The counsel of the appellants have contended, in an argument of unusual research and ability, that the cotton in question was not captured or abandoned property within the meaning of the act upon that subject, and that hence the limitation in that act has no application to this case. Our view renders it unnecessary to consider this point. We therefore pass from it without further remark. The only question to be considered is whether the action is barred by the limitation of six years in the Court of Claims act before referred to.
Nothing can be clearer than the terms of the limiting section.
It begins by declaring that every claim cognizable by the court "shall be forever barred" unless the petition "shall be filed within six years after the claim first accrued." Then follows the proviso naming the disabilities which shall arrest the running of the statute, and either of which shall give three years for the filing of the petition "after the disability has ceased." Finally, it is enacted that "no other disability shall prevent any claim from being barred, nor shall any of said disabilities operate cumulatively."
It is not claimed that any of the disabilities named affected either of the appellants.
In the early part of April, 1862, New Orleans was captured by the naval forces of the United States under the command of Admiral Farragut. On the 1st of May following, the national military forces under the command of General Butler took possession of the city. It was never afterwards in possession of the insurgents. Desmare v. United States, 93 U. S. 605 . The appellants resided there. It is a part of the public history of the country, of which we are bound to take judicial notice, that from the time last mentioned communication between that place and the seat of the national government was constant and uninterrupted.
In the case just referred to, this Court said:
"Upon the issuing of General Butler's proclamation, the legal status of New
Orleans and its inhabitants with respect to the United States became changed. Before that time, the former was enemy territory and the latter were enemies. . . . General Butler's proclamation was proof of the subjugation of the city and the reestablishment of the national authority.
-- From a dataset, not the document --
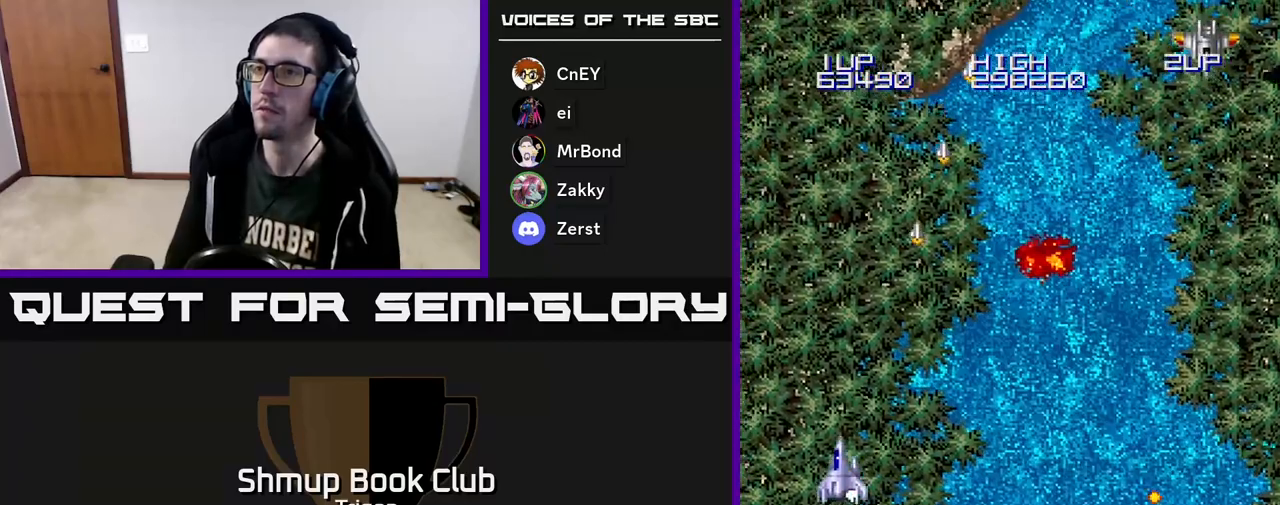
{"buttons": ["A", "DPAD_RIGHT"], "right_stick": "center", "events": [[167, "DPAD_LEFT", "up"], [183, "A", "down"], [200, "DPAD_RIGHT", "down"]]}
The hostile character of the territory thereupon ceased and the process of rehabilitation began. The inhabitants were at once permitted to resume, under the regulations prescribed, their wonted commerce with other places, as if the state had not belonged to the rebel organization. The Venice, 2 Wall. 258. But they were clothed with new duties, as well as new rights."
The cotton was shipped to New York in August, 1865, and there sold, and the proceeds paid into the Treasury of the United States. The claim then first accrued. The petition was filed on the 27th of March, 1872. This was at least six months in excess of the six years limited by the statute.
During all this period, the appellants could easily have put the proper machinery of the law in motion. The delay is unaccounted for.
The supplementary briefs filed by the parties since the argument at the bar do not, we think, call for any special remarks.
The case is clearly within the bar of the statute, and we are constrained to hold accordingly.